Leveraging Machine Learning Models in Developing a Web-Based Multilingual Hate Speech Detection System for Cebuano, Tagalog, and English on Social Media
Keywords:
Hate Speech Detection, Multilingual NLP, Machine Learning, Hyperparameter TuningAbstract
In this study, we explore the development of a web-based, multilingual hate speech detection system that supports Cebuano, Tagalog, and English languages. We integrated both traditional machine learning models and transformer-based deep learning approaches to assess their effectiveness in identifying hate speech from social media comments across various contexts.

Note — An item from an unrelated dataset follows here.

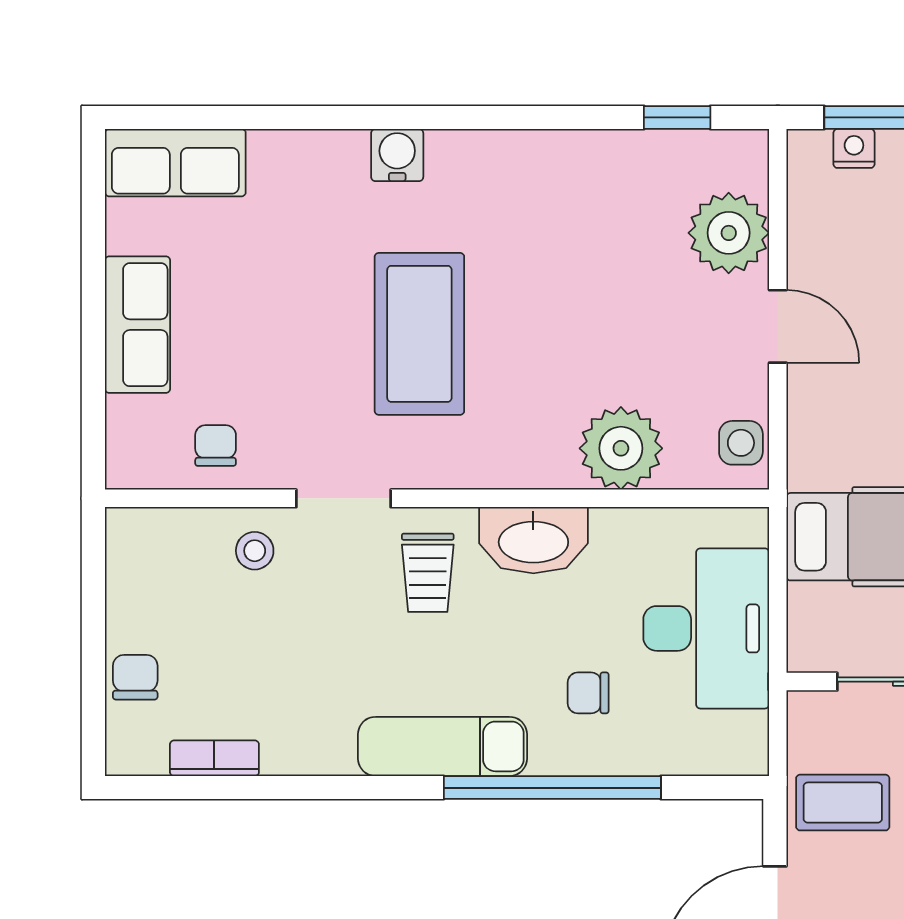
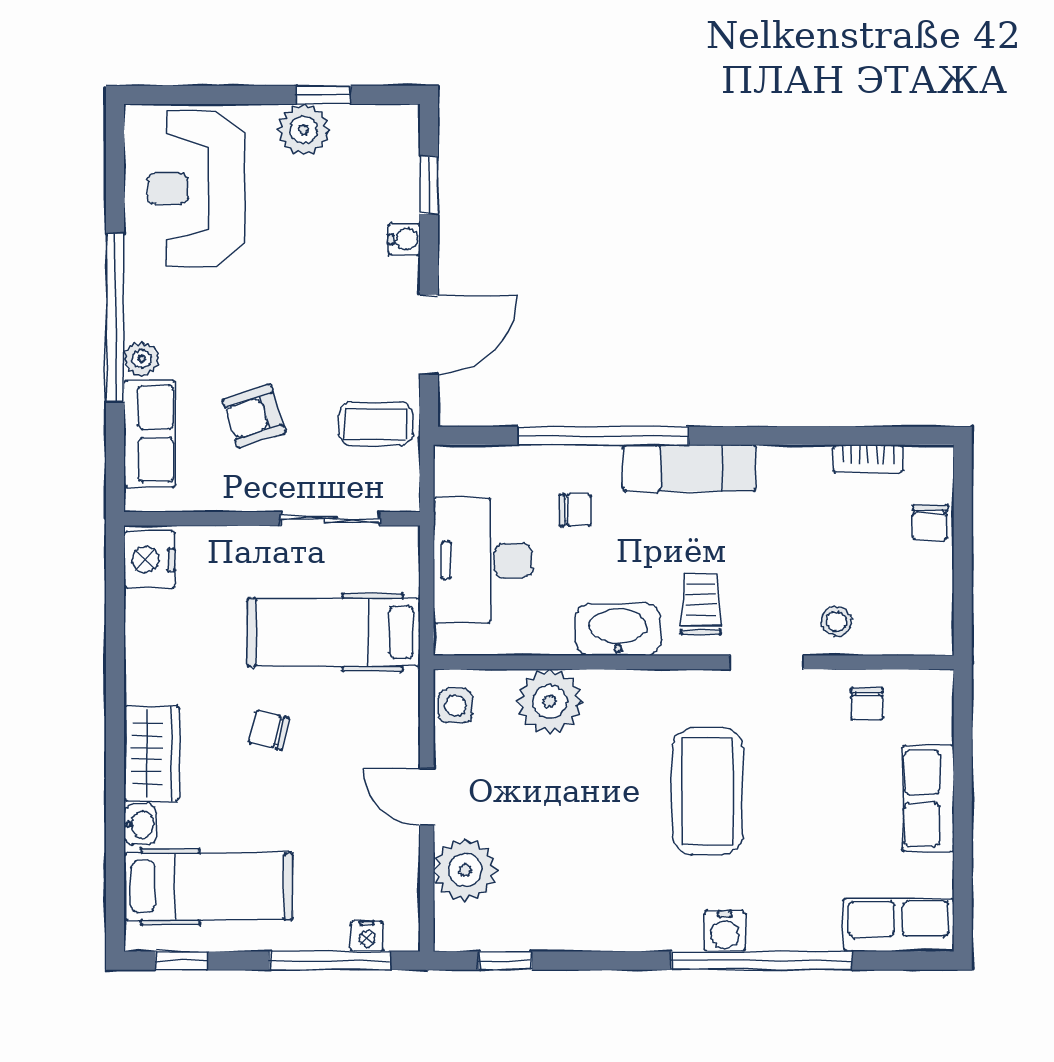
window: (350, 117) -> (762, 961), added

Specifically, we evaluated Naïve Bayes, Decision Tree, Support Vector Machine (SVM), Random Forest, MBERT, and XLM-Roberta. To prepare the data, we applied a series of preprocessing steps including tokenization, stemming, stopword removal, and TF-IDF vectorization. Feature relevance was enhanced through Chi-Square filtering, and we addressed class imbalance using the Synthetic Minority Over-sampling Technique (SMOTE), which improved recall rates for underrepresented classes. Among the traditional models, the fine-tuned SVM achieved 92.1% accuracy, while Random Forest reached 93.3%, showing strong recall performance particularly for Cebuano and English texts. Meanwhile, transformer-based models yielded superior performance following hyperparameter tuning: MBERT achieved 96.1% accuracy with an F1-score of 0.97, and XLM-Roberta obtained 95.4% accuracy with an F1-score of 0.96. These results highlight the value of combining Chi-Square feature selection, SMOTE balancing, and fine-tuning strategies to optimize multilingual hate speech detection. Despite the advancements, our findings also reveal ongoing challenges related to class imbalance, as reflected in the macro F1-scores—even in transformer-based models. Overall, we demonstrate that a well-tuned hybrid approach can provide an efficient and scalable solution for multilingual hate speech detection in diverse digital environments.